- _Text segment_:
The goal is to have a model of the time series from which realisations can be drawn. The time series data is a measure of concentration over time, with clear daily and yearly cycles and a linear trend. There are many covariate time series which at least follow the same daily and yearly cycles.
I am currently just trying to explore and learn different time series techniques. I wasn't hoping for a 'solution' but rather for a bit of direction as I hadn't been able to find much information about trends in the variance.
 A: No one will be able to help you without an example of the data or more information, however a few things can be said. I will not elaborate on the algebra of things though, you best research that for yourself.
The books of Greene and/or Hayashi concerning Econometrics are a good source about the topics of heteroscedasticity, autocorrelation and (F)GLS. An easier example is Stock/Watson.
First, the variance trend can probably be modeled by a matrix of covariances, ie.
$V[\epsilon|X] = \Omega$
In that case you can use the GLS estimator to eliminate the heteroscedasticity. Especially useful to you should be the FGLS techniques. In that case you estimate the matrix from residuals of a regular OLS and then iteratively refine your estimates. 
Wikipedia FGLS
As far as your dependency on the magnitude of your data is concerned, this is also eliminated by FGLS. You can see that the GLS estimator (in terms of General Method Of Moments) comes down to the following problem:
${E}[\,x_t(y_t - x_t'\beta)/\sigma^2(x_t)\,]=0$
So you should transform your model accordingly (this is equivalent to using the GLS estimator, using the matrix $\Omega$
In addition to the wikipedia article I wrote about GLS / heteroscedasticity
here
If you are using R, another strategy can be to use Newey-West variance/covariance robust error term estimators. This can be achieved by adding vcov=vcovHAC as an argument to your R-functions. If your dataset is large enough, this will give you consistent estimates of your error terms.
A: You can find some suggestions by looking with following keywords:
-Seasonal ARIMA models
-State Space Models
-Basic Structural Model by AC Harvey
-Kalman Filter and structural time series models
-TRAMO/SEATS  and/or Demetra

- _Written task_:
Retype the time series text from "A: No one will" to "of covariances, ie.". Base each answer on the time series text alone.

- _Dataset content_:
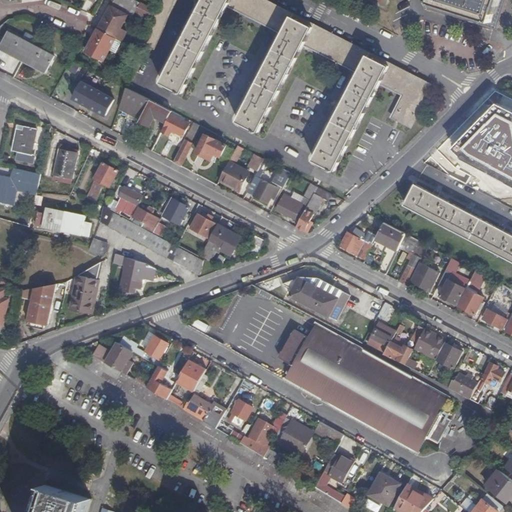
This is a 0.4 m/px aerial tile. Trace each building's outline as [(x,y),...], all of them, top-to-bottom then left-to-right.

- _Response to this task_:
A: No one will be able to help you without an example of the data or more information, however a few things can be said. I will not elaborate on the algebra of things though, you best research that for yourself.
The books of Greene and/or Hayashi concerning Econometrics are a good source about the topics of heteroscedasticity, autocorrelation and (F)GLS. An easier example is Stock/Watson.
First, the variance trend can probably be modeled by a matrix of covariances, ie.